La mèche des deux bougies tremblait. Rodolphe se leva pour aller fermer la fenêtre, et, quand il se fut rassis :

— Il me semble que c’est tout. Ah ! encore ceci, de peur qu’elle ne vienne à me relancer :

« Je serai loin quand vous lirez ces tristes lignes ; car j’ai voulu m’enfuir au plus vite afin d’éviter la tentation de vous revoir. Pas de faiblesse ! Je reviendrai ; et peut-être que, plus tard, nous causerons ensemble très froidement de nos anciennes amours. Adieu ! »

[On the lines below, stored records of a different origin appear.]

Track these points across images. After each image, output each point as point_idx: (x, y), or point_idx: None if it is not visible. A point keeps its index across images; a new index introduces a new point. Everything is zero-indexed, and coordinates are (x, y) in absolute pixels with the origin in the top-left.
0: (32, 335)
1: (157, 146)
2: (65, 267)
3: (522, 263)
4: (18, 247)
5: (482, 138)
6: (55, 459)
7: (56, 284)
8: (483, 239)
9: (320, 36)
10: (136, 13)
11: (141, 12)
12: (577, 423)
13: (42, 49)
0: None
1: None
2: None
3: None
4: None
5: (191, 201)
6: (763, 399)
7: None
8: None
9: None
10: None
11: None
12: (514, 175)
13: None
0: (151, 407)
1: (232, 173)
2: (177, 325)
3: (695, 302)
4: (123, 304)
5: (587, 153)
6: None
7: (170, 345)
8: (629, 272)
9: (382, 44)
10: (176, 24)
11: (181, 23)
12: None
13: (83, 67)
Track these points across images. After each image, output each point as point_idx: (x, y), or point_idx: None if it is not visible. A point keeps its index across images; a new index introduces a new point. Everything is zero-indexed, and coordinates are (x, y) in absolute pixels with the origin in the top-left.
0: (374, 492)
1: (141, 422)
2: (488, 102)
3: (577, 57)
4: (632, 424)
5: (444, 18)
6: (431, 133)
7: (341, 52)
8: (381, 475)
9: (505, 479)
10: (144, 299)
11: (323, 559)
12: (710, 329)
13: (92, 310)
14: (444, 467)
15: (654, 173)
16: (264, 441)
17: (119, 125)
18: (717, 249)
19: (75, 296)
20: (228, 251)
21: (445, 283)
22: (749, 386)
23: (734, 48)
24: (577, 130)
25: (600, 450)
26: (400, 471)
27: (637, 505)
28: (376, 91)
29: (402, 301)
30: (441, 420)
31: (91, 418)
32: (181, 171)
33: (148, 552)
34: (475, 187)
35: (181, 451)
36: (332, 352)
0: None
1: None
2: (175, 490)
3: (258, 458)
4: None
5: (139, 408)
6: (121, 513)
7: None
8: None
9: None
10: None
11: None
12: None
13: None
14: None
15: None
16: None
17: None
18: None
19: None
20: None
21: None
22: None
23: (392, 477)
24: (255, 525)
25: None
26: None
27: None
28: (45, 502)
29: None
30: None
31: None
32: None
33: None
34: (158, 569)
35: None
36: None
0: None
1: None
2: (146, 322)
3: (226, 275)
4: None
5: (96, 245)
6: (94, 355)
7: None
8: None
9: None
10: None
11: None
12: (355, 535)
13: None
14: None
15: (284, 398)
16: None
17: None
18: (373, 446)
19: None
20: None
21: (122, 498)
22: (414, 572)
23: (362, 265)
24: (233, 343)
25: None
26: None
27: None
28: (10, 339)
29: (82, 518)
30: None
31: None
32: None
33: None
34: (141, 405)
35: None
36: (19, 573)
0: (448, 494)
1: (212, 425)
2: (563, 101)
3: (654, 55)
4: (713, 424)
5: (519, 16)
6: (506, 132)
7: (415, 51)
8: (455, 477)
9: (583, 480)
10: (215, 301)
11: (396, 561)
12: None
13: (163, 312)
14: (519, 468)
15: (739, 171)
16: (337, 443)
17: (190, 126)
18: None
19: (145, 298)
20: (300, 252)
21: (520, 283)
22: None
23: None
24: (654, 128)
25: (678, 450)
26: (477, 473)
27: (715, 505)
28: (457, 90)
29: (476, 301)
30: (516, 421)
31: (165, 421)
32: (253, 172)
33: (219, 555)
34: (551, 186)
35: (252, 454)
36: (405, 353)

Et il y avait un dernier adieu, séparé en deux mots : À Dieu ! ce qu’il jugeait d’un excellent goût.

— Comment vais-je signer, maintenant ? se dit-il. Votre tout dévoué ?… Non. Votre ami ?… Oui, c’est cela.

« Votre ami. »

Il relut sa lettre. Elle lui parut bonne.

— Pauvre petite femme ! pensa-t-il avec attendrissement. Elle va me croire plus insensible qu’un roc ; il eût fallu quelques larmes là-dessus ; mais, moi, je ne peux pas pleurer ; ce n’est pas ma faute. Alors, s’étant versé de l’eau dans un verre, Rodolphe y trempa son doigt et il laissa tomber de haut une grosse goutte, qui fit une tache pâle sur l’encre ; puis, cherchant à cacheter la lettre, le cachet Amor nel cor se rencontra.